Records drawn from a collection>
= = = = =
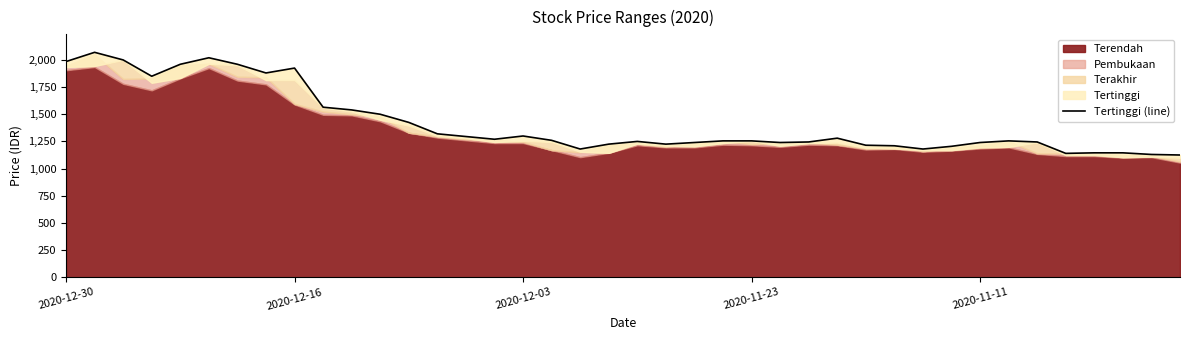

The chart shows a value of 561 at 33. True or false?

False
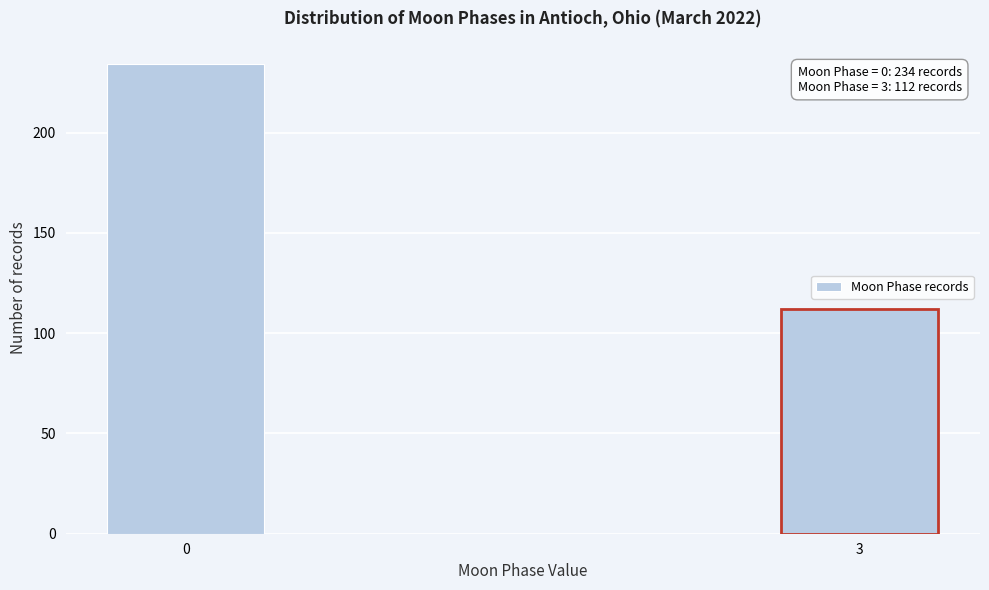

Reading right to left, transcribe all the data shown in this chart.

3=112	0=234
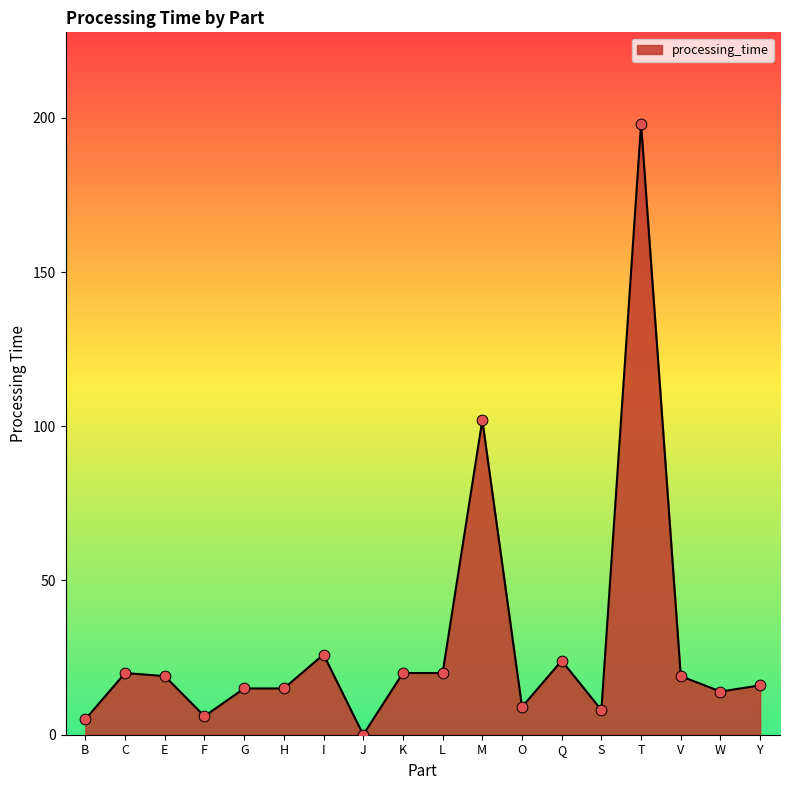

Between O and Q, which is larger?

Q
= = = = =
EXERCISE INSTRUCTIONS>
Reproduce the lines above verbatim, omitting the pictures.

RESPONSE TO THIS EXERCISE>
The chart shows a value of 561 at 33. True or false?

False

Reading right to left, transcribe all the data shown in this chart.

3=112	0=234

Between O and Q, which is larger?

Q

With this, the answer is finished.